Читаем Night Shift полностью

for just a minute to look in the broken window at the dusty wares inside that no one had cared enough about to loot -stacks of sweatshirts ('Anson Beach' and a picture of sky and waves printed on the front), glittering bracelets that would green the wrist on the second day, bright junk earrings, beachballs, dirty greeting cards, badly painted ceramic madonnas, plastic vomit (So realistic! Try it on your wife!), Fourth of July sparklers for a Fourth that never was, beach towels with a voluptuous girl in a bikini standing amid the names of a hundred famous resort areas, pennants (Souvenir of Anson Beach and Park), balloons, bathing suits. There was a snack bar up front with a big sign saying

TRY OUR CLAM CAKE SPECIAL.

I used to come to Anson Beach a lot when I was still in high school. That was seven years before A6, and I was going with a girl named Maureen. She was a big girl. She had a pink checked bathing suit. I used to tell her it looked like a tablecloth. We had walked along the boardwalk in front of this place, barefoot, the boards hot and sandy beneath our heels. We had never tried the clam cake special.

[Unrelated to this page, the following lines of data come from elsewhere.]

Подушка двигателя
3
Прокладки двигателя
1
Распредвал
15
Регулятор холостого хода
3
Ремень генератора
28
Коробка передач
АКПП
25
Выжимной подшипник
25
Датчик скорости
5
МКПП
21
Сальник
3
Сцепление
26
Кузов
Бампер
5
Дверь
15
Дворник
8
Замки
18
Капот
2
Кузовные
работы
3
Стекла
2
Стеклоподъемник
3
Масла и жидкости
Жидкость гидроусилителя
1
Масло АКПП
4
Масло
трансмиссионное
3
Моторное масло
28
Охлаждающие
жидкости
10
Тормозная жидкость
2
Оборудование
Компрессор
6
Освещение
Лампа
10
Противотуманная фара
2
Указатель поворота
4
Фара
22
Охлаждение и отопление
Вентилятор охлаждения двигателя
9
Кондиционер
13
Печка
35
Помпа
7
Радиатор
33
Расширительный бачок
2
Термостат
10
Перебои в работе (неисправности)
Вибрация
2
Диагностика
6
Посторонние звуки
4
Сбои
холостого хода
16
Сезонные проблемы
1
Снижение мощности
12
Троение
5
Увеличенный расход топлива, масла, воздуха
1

'What are you looking at?'

'Nothing. Come on.'

I had sweaty, ugly dreams about Alvin Sackheim. He was propped behind the wheel of his shiny yellow Lincoln, talking about his grandmother. He was nothing but a bloated, blackened head and a charred skeleton. He smelled burnt. He talked on and on, and after a while I couldn't make out a single word. I woke up breathing hard.

Susie was sprawled across my thighs, pale and bloated. My watch said 3.50, but it had stopped. It was still dark out. The surf pounded and smashed. High tide. Make it 4.15. Light soon. I got out of bed and went to the doorway. The sea breeze felt fine against my hot body. In spite of it all I didn't want to die.

I went over in the corner and grabbed a beer. There were three or four cases of Bud stacked against the wall. It was warm, because there was no electricity. I don't mind warm beer like some people do, though. It just foams a little more. Beer is beer. I went back out on the landing and sat down and pulled the ring tab and drank up.

So here we were, with the whole human race wiped out, not by atomic weapons or bio-warfare or pollution or anything grand like that. Just the flu. I'd like to put down a huge plaque somewhere, in the Bonneville Salt Flats, maybe. Bronze Square. Three miles on a side. And in big raised letters it would say, for the benefit of any landing aliens: JUST THE FLU.

I tossed the beer can over the side. It landed with a hollow clank on the cement walk that went around the building. The lean-to was a dark triangle on the sand. I wondered if Needles was awake. I wondered if I would be.

'Bernie?'

She was standing in the doorway wearing one of my shirts. I hate that. She sweats like a pig.

'You don't like me much any more, do you, Bernie?'

I didn't say anything. There were times when I could still feel sorry for everything. She didn't deserve me any more than I deserved her.

'Can I sit down with you?'

'I doubt if it would be wide enough for both of us.'

She made a choked hiccuping noise and started to go back inside.

'Needles has got A6,' I said.

She stopped and looked at me. Her face was very still. 'Don't joke, Bernie.'

I lit a cigarette.

'He can't! He had -, 'Yes, he had A2. Hong Kong flu. Just like you and me and Corey and Kelly and Joan.'

'But that would mean he isn't -'

'Immune.'

'Yes. Then we could get it.'

'Maybe he lied when he said he had A2. So we'd take him along with us that time,' I said.

Relief spilled across her face. 'Sure, that's it. I would have lied if it had been me. Nobody likes to be alone, do they?' She hesitated. 'Coming back to bed?'

'Not just now.'

She went inside. I didn't have to tell her that M was no guarantee against A6. She knew that. She had just blocked it out. I sat and watched the surf. It was really up. Years ago, Anson had been the only halfway decent surfing spot in the state. The Point was a dark, jutting hump against the sky. I thought I could see the upright that was the observation post, but it probably was just imagination. Sometimes Kelly took Joan up to the point. I didn't think they were up there tonight.

I put my face in my hands and clutched it, feeling the skin, its grain and texture. It was all narrowing so swiftly, and it was all so mean - there was no dignity in it.

The surf coming in, coming in, coming in. Limitless. Clean and deep. We had come here in the summer, Maureen and I, the summer after high school, the summer before college and reality and A6 coming out of South-east Asia and covering the world like a pall, July, we had eaten pizza and listened to her radio, I had put oil on her back, she had put oil on mine, the air had been hot, the sand bright, the sun like a burning glass.